Nov. 18, 2006
SOUTH BEND, Ind. (AP) -Bring on USC.
A few minutes after leading Notre Dame to a 41-9 rout of Army on Saturday quarterback Brady Quinn went over to the student section to join in the cheers:
“Beat SC! Beat SC!” Quinn shouted, pumping his arm to keep the fans’ rhythm.
Notre Dame coach Charlie Weis agreed with the message, but added, `They could have been louder.”
It was a big day for the sixth-ranked Fighting Irish (10-1), who won their eighth straight to set up next weekend’s showdown at No. 4 Southern Cal, where a win would give Notre Dame a chance of playing Ohio State in the BCS national title game on Jan. 8.

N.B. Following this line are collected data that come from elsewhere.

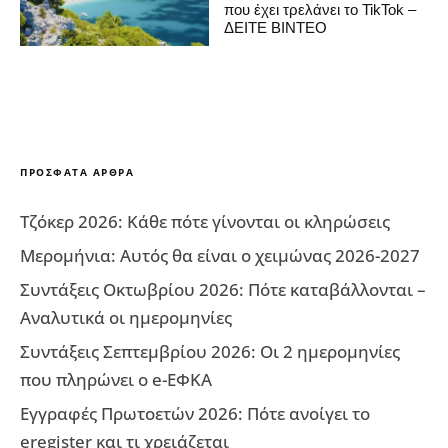
που έχει τρελάνει το TikTok –
ΔΕΙΤΕ ΒΙΝΤΕΟ
ΠΡΌΣΦΑΤΑ ΆΡΘΡΑ
Τζόκερ 2026: Κάθε πότε γίνονται οι κληρώσεις
Μερομήνια: Αυτός θα είναι ο χειμώνας 2026-2027
Συντάξεις Οκτωβρίου 2026: Πότε καταβάλλονται –
Αναλυτικά οι ημερομηνίες
Συντάξεις Σεπτεμβρίου 2026: Οι 2 ημερομηνίες
που πληρώνει ο e-ΕΦΚΑ
Εγγραφές Πρωτοετών 2026: Πότε ανοίγει το
eregister και τι χρειάζεται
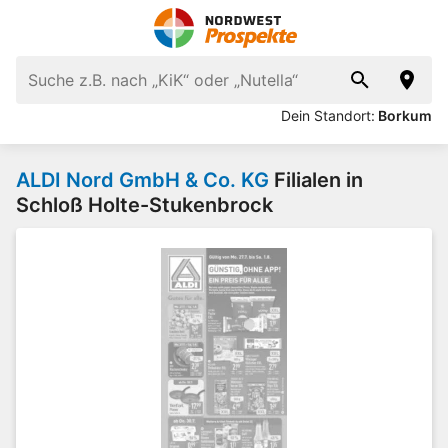
Dein Standort:
Borkum
ALDI Nord GmbH & Co. KG
Filialen in
Schloß Holte-Stukenbrock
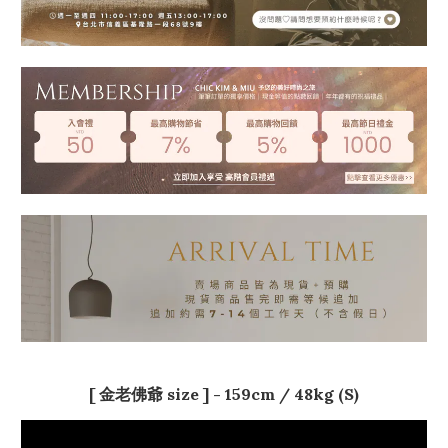
[ 金老佛爺 size ] - 159
cm / 48kg (S)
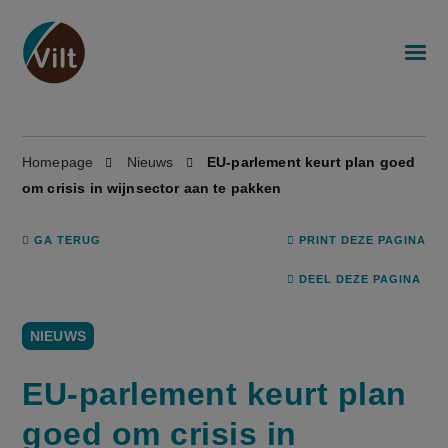
Homepage
Nieuws
EU-parlement keurt plan goed
om crisis in wijnsector aan te pakken
GA TERUG
PRINT DEZE PAGINA
DEEL DEZE PAGINA
NIEUWS
EU-parlement keurt plan
goed om crisis in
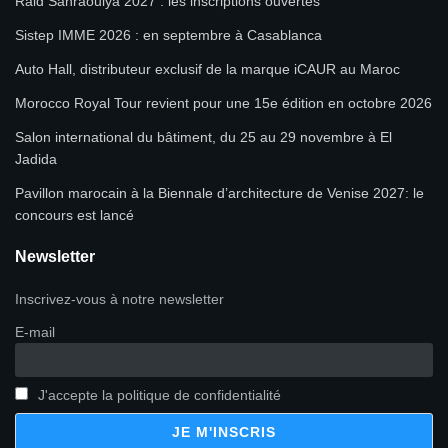
Raid Sahraouiya 2027 : les inscriptions ouvertes
Sistep IMME 2026 : en septembre à Casablanca
Auto Hall, distributeur exclusif de la marque iCAUR au Maroc
Morocco Royal Tour revient pour une 15e édition en octobre 2026
Salon international du bâtiment, du 25 au 29 novembre à El
Jadida
Pavillon marocain à la Biennale d’architecture de Venise 2027: le
concours est lancé
Newsletter
Inscrivez-vous à notre newsletter
E-mail
J'accepte la politique de confidentialité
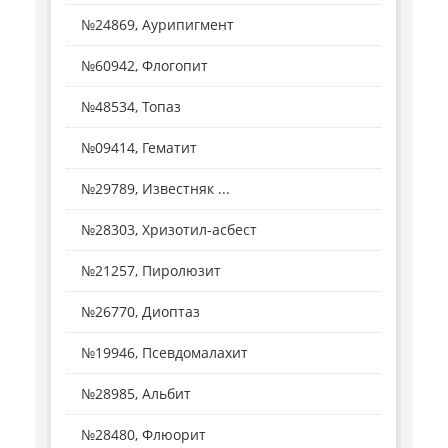
№24869, Аурипигмент
№60942, Флогопит
№48534, Топаз
№09414, Гематит
№29789, Известняк ...
№28303, Хризотил-асбест
№21257, Пиролюзит
№26770, Диоптаз
№19946, Псевдомалахит
№28985, Альбит
№28480, Флюорит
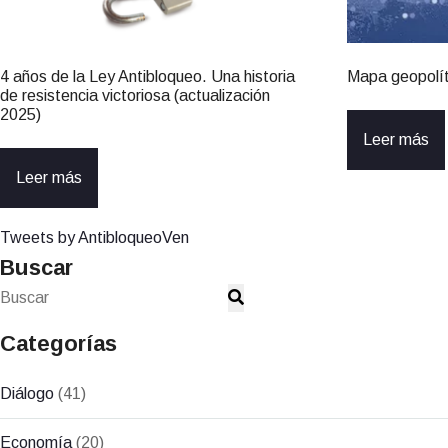
4 años de la Ley Antibloqueo. Una historia
Mapa geopolít
de resistencia victoriosa (actualización
2025)
Leer más
Leer más
Tweets by AntibloqueoVen
Buscar
Categorías
Diálogo
(41)
Economía
(20)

The win over Army (3-8) was the last home game for Quinn and the rest of the Notre Dame seniors.
“This was a special moment,” Quinn said after throwing for three touchdowns. “We don’t have too many opportunities to play your last game in Notre Dame Stadium. I did my best today to just take it all in.”
Weis doesn’t usually admit looking ahead, but he’s already watched every offensive and defensive play USC has run this year. He even said that two-thirds of the plays the Irish practiced the past week were to prepare for the Trojans. He didn’t let the players know that.
“You can never look past one opponent and get yourself caught short,” he said.
To make sure the Irish weren’t focusing on anything else, Weis ordered that the Michigan-Ohio State score not be announced during the game.
Despite being heavy favorites, the Irish came out wearing green uniforms for motivation. The rare appearance of the jerseys didn’t do much at first as Notre Dame came out flat.
Quinn threw his first interception in seven games on Notre Dame’s first possession, and the Irish trailed 3-0 late in the first quarter. But Notre Dame scored on its next five possessions and cruised to the victory.
Darius Walker ran for 162 yards and two scores for the Irish.
Weis said Notre Dame was ready to throw deep, but Army was ready. So he called the offense together for a chat.
“We are going to nickel and dime them because that’s what they have been dictating for you to do,” he told them.
The Black Knights have lost five straight heading into their season-finale against Navy on Dec. 2. Coach Bobby Ross said the Irish were too good.
“Notre Dame is a better team than we are. We all know that,” he said.
The victory ended a four-game losing streak for the green jerseys. The Irish lost 34-31 to top-ranked USC last October; 14-7 to Boston College in 2002; 35-28 to Georgia Tech in the 1999 Gator Bowl; and 41-24 to Colorado in the 1995 Fiesta Bowl.
“At least I got that stigma out of the way,” Weis said.
Weis said Thursday night his 13-year-old son, Charlie Jr., suggested wearing the green. Weis resisted at first, telling his son Notre Dame has an unwritten rule that the jerseys are saved for highly ranked opponents.
“He goes, ‘Dad you tell me how special this senior class is. It just doesn’t seem right that they don’t get an opportunity to be honored as seniors going out,” he said.
Weis agreed, so he asked his captains what they thought. Weis said Quinn hesitated.
“I called him a wimp and he said, ‘OK, I want to wear them,” Weis said.
Their last victory wearing green was 1985, when they came out in the first half wearing blue against USC and at halftime switched to green in a 37-3 victory.
Notre Dame’s most well-known green day was 1977 – Weis’ senior season as a student – when the 11th-ranked Irish beat No. 5 USC 49-19.
The only disappointment for the Irish was the interception thrown by Quinn ended a streak of 226 straight passes without an interception – the longest such streak in Division I-A this season. The record is 271 consecutive passes by Trent Dilfer at Fresno Sate in 1993.
Quinn was 22-of-30 for 218 yards. He threw a 16-yard TD pass to Jeff Samardzija, who had nine catches for 87 yards, and add scoring passes of 8 and 24 yards to Rhema McKnight. Walker ran for TDs of 10 and 7 yards. He had another shot at a TD, but fumbled on the 1. David Grimes recovered in the end zone for the touchdown.
The 162 yards rushing gave Walker his second straight 1,000-yard rushing season, becoming just the fourth player in school history to accomplish the feat.
Asked what he thought about Quinn climbing up into the student section, Weis joked that Quinn has been watching too many Green Bay Packers games, where Quinn’s brother-in-law, linebacker A.J. Hawk, plays.
“I think he wanted to share that moment with the fans, especially the student body at the end,” Weis said. “He’s really a special person.”